Nouvelle stratégie allemande des données : le gouvernement reconnaît un potentiel inexploité

Le cabinet fédéral allemand a adopté sa nouvelle stratégie nationale sur les données mercredi, avec pour objectif d’utiliser plus efficacement les données générées, de renforcer l’innovation numérique et d’améliorer la compétitivité.

EURACTIV Allemagne
Closed meeting of the German Federal Cabinet at Meseberg Palace
La stratégie nationale sur les données, présentée par les ministères du Numérique, de l’Économie et de l’Intérieur, a été adoptée lors d’une réunion gouvernementale à huis clos tenue à Meseberg et se fonde sur la stratégie sur les données de 2021. [clemens Bilan / EPA images]

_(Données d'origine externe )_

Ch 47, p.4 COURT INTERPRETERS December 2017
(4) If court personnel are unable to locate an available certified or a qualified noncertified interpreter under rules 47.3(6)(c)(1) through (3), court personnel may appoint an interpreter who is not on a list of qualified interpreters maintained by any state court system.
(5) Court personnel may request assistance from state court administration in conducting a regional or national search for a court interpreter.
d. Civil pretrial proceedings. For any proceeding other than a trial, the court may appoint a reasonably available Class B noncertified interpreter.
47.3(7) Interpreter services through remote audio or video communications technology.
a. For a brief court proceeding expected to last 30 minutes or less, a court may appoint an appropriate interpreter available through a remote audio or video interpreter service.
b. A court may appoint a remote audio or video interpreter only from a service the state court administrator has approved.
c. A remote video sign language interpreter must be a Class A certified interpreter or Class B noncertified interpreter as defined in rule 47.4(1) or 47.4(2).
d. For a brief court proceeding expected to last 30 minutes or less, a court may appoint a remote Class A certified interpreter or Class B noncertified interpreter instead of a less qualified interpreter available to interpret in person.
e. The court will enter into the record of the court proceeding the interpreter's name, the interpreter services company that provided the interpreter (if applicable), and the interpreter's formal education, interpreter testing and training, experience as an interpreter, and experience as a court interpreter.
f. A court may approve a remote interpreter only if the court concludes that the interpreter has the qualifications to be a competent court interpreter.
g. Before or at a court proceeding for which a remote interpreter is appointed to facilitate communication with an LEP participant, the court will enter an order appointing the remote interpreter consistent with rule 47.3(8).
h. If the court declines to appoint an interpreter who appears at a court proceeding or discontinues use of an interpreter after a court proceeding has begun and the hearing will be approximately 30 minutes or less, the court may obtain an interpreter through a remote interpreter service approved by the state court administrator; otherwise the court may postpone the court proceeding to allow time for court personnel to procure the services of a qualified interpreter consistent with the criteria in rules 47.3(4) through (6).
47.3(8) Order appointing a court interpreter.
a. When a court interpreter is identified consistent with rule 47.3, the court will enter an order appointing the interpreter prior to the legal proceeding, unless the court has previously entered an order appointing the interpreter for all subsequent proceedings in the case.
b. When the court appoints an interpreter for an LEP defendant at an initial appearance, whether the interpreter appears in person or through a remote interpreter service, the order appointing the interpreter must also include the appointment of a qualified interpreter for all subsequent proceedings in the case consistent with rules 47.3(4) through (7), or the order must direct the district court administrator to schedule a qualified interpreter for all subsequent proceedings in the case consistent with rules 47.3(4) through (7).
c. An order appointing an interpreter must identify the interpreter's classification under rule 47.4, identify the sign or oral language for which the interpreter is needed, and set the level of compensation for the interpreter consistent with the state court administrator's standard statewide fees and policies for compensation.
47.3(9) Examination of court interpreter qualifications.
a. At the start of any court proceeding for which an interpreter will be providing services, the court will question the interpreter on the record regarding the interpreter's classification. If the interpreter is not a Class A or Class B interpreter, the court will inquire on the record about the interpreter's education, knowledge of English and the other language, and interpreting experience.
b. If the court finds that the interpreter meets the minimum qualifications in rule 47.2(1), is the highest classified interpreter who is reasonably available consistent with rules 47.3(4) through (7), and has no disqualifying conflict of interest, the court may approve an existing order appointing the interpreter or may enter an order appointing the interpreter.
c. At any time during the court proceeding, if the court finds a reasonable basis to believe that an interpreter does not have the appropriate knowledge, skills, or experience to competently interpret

Le gouvernement fédéral allemand a adopté sa nouvelle stratégie nationale sur les données mercredi (30 août), avec pour objectif de mieux utiliser le potentiel de la génération de données, et ce afin de renforcer l’innovation numérique allemande et d’améliorer sa compétitivité.

« Les données sont la matière première de la numérisation et nous disposons d’une énorme quantité de données », a souligné le ministre du Numérique, Volker Wissing (Parti libéral-démocrate, FDP) en présentant la décision du Conseil des ministres.

La stratégie nationale sur les données, présentée par les ministères fédéraux du Numérique, de l’Économie et de l’Intérieur, a été adoptée lors d’une réunion gouvernementale à huis clos tenue à Meseberg et se fonde sur la stratégie des données de 2021.

Il y a exactement un an, le gouvernement fédéral avait adopté un autre texte législatif clé sur le numérique : la stratégie numérique 2022, qui définissait le cadre de la politique numérique allemande pour la période législative courant jusqu’à 2025.

La stratégie 2023 des données vise à renforcer l’intégrité des données et ainsi contribuer à la compétitivité de l’Allemagne à l’épreuve du temps pour le secteur privé, la société civile, le domaine de la recherche et l’administration publique.

La nouvelle stratégie vise non seulement à compléter la stratégie existante en améliorant l’utilisation, la qualité et la communication sur les données, mais aussi à créer de nouveaux principes directeurs pour les futures politiques en matière de données.

« Jusqu’à présent, les données sont trop souvent restées inutilisées, ce qui a nui à l’innovation numérique. Ce [constat] s’applique aussi bien aux données industrielles qu’aux données publiques. Nous voulons et devons changer [cette situation] », a souligné M. Wissing.

Selon le ministère de l’Économie, 80 % des données générées par l’industrie ne sont pas utilisées. La nouvelle stratégie vise donc à libérer ce potentiel.

« La nouvelle stratégie sur les données constitue une étape importante dans cette direction et un projet phare pour la stratégie numérique », a précisé le ministre du Numérique.

Les chantiers de la numérisation

« En fin de compte, la stratégie sur les données ne sera couronnée de succès que si elle est reliée à d’autres programmes numériques. Les données, l’IA, la politique d’innovation et le financement de la numérisation ne peuvent fonctionner que s’ils sont considérés ensemble », a déclaré Bernhard Rohleder, directeur général de Bitkom, une association qui représente plus de 2 000 entreprises du secteur numérique.

Il y a tout juste deux jours, Bitkom a publié un bilan annuel de la stratégie numérique de l’Allemagne. Selon ce rapport, 11 % des 334 projets lancés par le gouvernement fédéral depuis 2021 ont été menés à bien, 66 % sont en cours de mise en œuvre et 23 % des projets approuvés n’ont pas encore été lancés.

« Le gouvernement fédéral a créé un programme ambitieux, mais tarde à le mettre en œuvre », a conclu le PDG de Bitkom, Ralf Wintergerst.

Selon Bitkom, les principaux chantiers de la numérisation concernent surtout les écoles primaires, les administrations et les politiques publiques sur les données.

De plus, les projets varient grandement en complexité et en pertinence. Certains projets requièrent un large éventail de ressources ou nécessitent une coordination administrative incluant les niveaux fédéral et européen, tandis que d’autres sont bien plus modestes.

« La seule façon de surmonter l’image déformée de l’utilisation et de la protection des données qui existe depuis des décennies consiste à développer une solide expertise en matière de données en Allemagne. Ce sont les deux faces d’une même pièce : une protection efficace des données crée un espace pour l’échange et l’utilisation des données », a déclaré Dirk Freytag, président de l’Association allemande pour l’économie numérique (BVDW).